*EXTRACTED ENTRIES*
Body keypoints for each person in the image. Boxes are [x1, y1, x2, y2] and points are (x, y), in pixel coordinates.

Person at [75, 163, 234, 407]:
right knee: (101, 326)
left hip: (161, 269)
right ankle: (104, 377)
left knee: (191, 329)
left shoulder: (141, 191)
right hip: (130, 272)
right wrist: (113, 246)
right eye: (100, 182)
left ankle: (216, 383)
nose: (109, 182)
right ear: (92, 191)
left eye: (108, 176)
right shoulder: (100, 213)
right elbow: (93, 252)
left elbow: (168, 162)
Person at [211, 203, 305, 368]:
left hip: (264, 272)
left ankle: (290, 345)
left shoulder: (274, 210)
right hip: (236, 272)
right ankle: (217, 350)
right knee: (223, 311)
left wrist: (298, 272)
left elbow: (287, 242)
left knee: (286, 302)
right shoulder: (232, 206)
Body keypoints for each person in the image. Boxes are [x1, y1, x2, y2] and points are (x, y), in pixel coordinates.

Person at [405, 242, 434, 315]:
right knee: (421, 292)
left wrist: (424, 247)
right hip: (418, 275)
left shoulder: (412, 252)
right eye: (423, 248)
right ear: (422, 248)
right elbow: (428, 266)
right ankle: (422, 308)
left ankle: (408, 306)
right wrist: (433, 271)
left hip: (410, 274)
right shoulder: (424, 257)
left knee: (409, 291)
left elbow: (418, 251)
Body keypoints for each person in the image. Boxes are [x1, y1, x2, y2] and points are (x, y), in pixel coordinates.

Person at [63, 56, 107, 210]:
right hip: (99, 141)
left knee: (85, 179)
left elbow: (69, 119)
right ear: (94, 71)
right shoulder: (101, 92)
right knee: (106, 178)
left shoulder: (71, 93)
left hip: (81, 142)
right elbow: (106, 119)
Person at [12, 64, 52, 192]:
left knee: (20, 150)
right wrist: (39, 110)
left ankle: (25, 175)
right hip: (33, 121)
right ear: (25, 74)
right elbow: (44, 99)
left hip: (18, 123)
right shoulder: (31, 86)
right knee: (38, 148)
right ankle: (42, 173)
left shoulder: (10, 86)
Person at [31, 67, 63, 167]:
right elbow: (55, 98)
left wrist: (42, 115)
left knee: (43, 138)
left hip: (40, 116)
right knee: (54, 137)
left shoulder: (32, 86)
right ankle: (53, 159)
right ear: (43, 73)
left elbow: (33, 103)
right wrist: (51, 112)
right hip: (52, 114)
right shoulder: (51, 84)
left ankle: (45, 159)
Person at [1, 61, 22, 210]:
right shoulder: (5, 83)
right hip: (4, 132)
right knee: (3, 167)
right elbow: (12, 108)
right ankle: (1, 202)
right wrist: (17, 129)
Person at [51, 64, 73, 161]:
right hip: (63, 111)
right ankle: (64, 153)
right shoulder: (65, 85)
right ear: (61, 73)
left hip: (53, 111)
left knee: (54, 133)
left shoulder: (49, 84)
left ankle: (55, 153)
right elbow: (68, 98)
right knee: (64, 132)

*WORK ORDER*
Every line from the start of the material above through the line that contains "right eye: (423, 248)" must be written out exactly, with both ends included.

*TASK ANSWER*
Body keypoints for each person in the image. Boxes are [x1, y1, x2, y2] and points are (x, y), in pixel coordinates.

Person at [75, 163, 234, 407]:
right knee: (101, 326)
left hip: (161, 269)
right ankle: (104, 377)
left knee: (191, 329)
left shoulder: (141, 191)
right hip: (130, 272)
right wrist: (113, 246)
right eye: (100, 182)
left ankle: (216, 383)
nose: (109, 182)
right ear: (92, 191)
left eye: (108, 176)
right shoulder: (100, 213)
right elbow: (93, 252)
left elbow: (168, 162)
Person at [211, 203, 305, 368]:
left hip: (264, 272)
left ankle: (290, 345)
left shoulder: (274, 210)
right hip: (236, 272)
right ankle: (217, 350)
right knee: (223, 311)
left wrist: (298, 272)
left elbow: (287, 242)
left knee: (286, 302)
right shoulder: (232, 206)
Body keypoints for each person in the image. Boxes are [x1, y1, x2, y2] and points are (x, y), in pixel coordinates.

Person at [405, 242, 434, 315]:
right knee: (421, 292)
left wrist: (424, 247)
right hip: (418, 275)
left shoulder: (412, 252)
right eye: (423, 248)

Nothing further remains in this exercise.